The browser automation stack

Both Node and Python Playwright, plus browser-use (an LLM-driven browser agent). This is how OpenCode's webapp-testing and playwright-cli skills drive a real Chromium to test web apps, take screenshots, and fill forms. The bootstrap also opens System Settings so you can grant Accessibility and Screen Recording permissions — no, it can't grant them for you. macOS is a prison.

The infra tooling

colima for containers (Docker Desktop is a resource hog and the licensing got weird). kubectl, k9s, and helm for cluster work. awscli for, well, AWS. terraform-linters/tap and tflint because I don't merge Terraform without linting. snowflake-cli and pgcli for data platform work. doggo because dig output makes me sad. herdr for macOS fleet management — version-pinning, drift detection, and one-command setups across machines.

The profile

Who runs this? Someone who:

  • Spends more time in a terminal than Finder
  • Thinks workstations should be disposable and reproducible
  • Doesn't want to remember 12 brew install commands on a fresh machine
  • Ships infrastructure for a living (platform, SRE, DevOps, cloud)
  • Uses AI coding agents and wants them wired into their tools, not bolted on
  • Has strong opinions about prompt rendering speed and won't tolerate lag
  • Doesn't want to touch a Keychain API ever again

If that's you — welcome. Run the command. Break things. Send PRs.
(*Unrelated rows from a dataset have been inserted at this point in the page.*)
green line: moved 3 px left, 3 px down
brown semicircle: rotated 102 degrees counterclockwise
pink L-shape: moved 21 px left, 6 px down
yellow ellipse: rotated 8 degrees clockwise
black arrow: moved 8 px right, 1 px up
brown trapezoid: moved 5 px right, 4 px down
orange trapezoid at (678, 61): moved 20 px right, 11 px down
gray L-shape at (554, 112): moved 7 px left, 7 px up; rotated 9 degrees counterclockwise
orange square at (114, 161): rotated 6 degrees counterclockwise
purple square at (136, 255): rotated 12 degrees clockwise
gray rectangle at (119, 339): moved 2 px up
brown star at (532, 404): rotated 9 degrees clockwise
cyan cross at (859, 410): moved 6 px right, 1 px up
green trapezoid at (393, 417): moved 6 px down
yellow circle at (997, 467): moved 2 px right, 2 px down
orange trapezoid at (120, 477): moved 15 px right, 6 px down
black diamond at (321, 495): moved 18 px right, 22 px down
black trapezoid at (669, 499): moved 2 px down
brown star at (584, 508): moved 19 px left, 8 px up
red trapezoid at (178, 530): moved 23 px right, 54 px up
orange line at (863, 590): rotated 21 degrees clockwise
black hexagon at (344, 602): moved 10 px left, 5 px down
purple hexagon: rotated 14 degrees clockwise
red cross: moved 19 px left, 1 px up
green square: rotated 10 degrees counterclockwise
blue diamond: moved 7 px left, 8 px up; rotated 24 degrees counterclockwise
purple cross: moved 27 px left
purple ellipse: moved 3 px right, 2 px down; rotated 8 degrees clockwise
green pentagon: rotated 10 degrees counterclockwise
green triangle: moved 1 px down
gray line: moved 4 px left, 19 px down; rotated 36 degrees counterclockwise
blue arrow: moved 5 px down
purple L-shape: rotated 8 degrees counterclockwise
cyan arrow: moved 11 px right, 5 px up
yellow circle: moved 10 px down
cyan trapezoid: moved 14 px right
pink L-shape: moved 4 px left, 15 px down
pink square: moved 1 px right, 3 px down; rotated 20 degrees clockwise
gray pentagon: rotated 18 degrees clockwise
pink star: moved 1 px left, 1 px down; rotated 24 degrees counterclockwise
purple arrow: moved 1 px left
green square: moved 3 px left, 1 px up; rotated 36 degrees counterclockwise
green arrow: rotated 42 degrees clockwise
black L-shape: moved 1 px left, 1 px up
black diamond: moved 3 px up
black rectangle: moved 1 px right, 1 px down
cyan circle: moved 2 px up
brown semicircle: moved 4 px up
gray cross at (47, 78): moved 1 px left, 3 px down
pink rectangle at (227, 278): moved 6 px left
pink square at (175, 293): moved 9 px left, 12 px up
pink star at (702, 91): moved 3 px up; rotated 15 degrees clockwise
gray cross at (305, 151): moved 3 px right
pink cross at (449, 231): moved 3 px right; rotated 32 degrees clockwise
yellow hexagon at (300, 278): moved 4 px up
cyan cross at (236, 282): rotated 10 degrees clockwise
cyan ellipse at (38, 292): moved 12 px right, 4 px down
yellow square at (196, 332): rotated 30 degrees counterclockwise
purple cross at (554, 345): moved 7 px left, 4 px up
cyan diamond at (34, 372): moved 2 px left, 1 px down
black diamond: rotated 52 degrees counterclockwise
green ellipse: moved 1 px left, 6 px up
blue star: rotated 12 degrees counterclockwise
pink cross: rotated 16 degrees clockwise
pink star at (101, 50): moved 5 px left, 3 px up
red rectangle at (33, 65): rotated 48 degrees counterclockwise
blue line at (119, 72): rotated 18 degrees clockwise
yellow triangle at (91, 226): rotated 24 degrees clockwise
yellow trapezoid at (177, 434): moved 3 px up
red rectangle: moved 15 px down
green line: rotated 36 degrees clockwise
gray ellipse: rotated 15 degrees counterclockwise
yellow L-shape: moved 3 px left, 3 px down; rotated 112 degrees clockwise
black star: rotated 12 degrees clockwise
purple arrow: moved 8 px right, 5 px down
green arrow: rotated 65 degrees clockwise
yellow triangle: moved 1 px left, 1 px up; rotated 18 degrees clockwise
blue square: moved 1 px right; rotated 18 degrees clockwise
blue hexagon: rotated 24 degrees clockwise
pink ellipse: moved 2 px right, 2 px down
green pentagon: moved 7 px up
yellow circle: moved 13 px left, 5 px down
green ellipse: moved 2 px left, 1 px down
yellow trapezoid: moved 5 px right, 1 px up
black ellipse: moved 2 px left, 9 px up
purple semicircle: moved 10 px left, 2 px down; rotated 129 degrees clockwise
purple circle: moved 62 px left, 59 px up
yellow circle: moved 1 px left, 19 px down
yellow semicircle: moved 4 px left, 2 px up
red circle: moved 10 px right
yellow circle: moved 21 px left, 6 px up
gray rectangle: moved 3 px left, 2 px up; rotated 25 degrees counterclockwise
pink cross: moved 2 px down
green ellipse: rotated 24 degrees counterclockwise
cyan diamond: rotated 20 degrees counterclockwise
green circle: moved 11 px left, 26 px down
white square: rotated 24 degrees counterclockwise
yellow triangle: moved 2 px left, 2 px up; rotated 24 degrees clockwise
What happens when you run it

The script runs in two phases:

Phase 1 — silent install. Xcode CLT, Homebrew, all packages, fish as default shell, Fisher plugins, git config, SSH via 1Password agent, OpenCode, mise toolchains, Playwright + browser-use, dotfiles via chezmoi, and API key functions written to fish conf.d/ (if OP_VAULT is set).

Phase 2 — interactive auth. If OP_VAULT is set: 1Password sign-in, API keys written to ~/.config/fish/.api-keys.env. Always: GitHub CLI SSO login, opencode config clone (if repo is set), agent skills clone (if repo is set), and a doctor check that verifies critical binaries are alive.

If anything fails, it tells you what and keeps going. Re-run anytime.


After bootstrap

aws sso login --profile <your-profile>
mise install      # if any tools need (re)installing
# Sign in to desktop apps (Slack, VS Code, etc.)

Open a new terminal. You're in fish. You're home.